• DATASET RECORDS:
══════

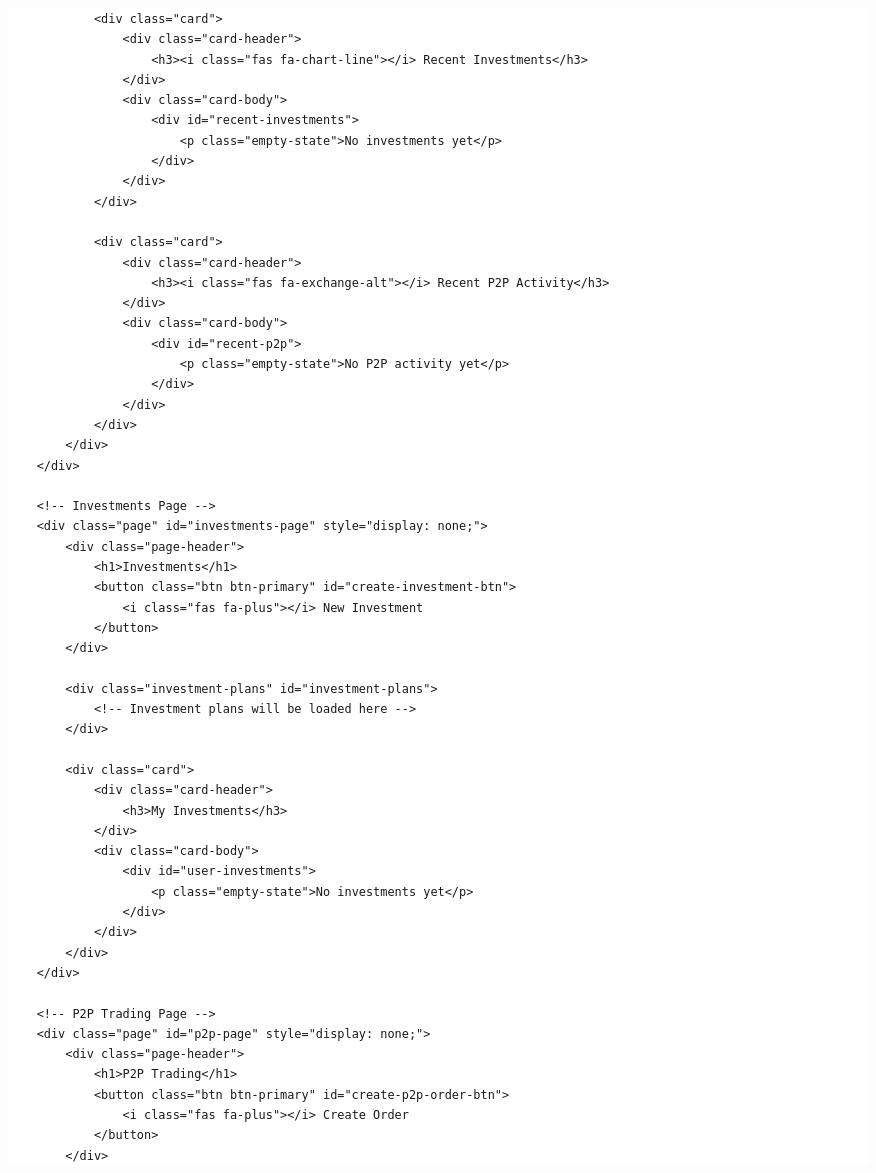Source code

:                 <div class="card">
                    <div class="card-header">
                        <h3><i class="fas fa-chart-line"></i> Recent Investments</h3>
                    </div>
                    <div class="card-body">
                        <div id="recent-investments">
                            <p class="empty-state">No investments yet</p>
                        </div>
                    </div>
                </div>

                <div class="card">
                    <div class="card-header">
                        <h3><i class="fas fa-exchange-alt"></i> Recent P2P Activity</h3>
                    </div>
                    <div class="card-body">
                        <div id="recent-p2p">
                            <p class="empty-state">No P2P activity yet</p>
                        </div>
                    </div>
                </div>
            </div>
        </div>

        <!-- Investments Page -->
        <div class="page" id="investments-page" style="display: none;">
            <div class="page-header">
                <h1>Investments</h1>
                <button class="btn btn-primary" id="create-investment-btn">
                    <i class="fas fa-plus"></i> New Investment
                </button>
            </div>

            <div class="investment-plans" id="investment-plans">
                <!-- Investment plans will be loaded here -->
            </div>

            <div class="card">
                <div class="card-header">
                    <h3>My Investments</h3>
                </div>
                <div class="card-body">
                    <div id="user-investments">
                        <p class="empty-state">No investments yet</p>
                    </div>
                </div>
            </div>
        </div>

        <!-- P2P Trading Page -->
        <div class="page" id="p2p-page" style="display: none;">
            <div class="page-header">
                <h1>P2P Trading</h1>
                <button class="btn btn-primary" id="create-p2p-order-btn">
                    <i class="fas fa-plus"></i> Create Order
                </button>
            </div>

══════

• TO-DO ITEM:
Your task is to list each line of the records with the word "none".

• OUTPUT FOR THIS TASK:
        <div class="page" id="investments-page" style="display: none;">
        <div class="page" id="p2p-page" style="display: none;">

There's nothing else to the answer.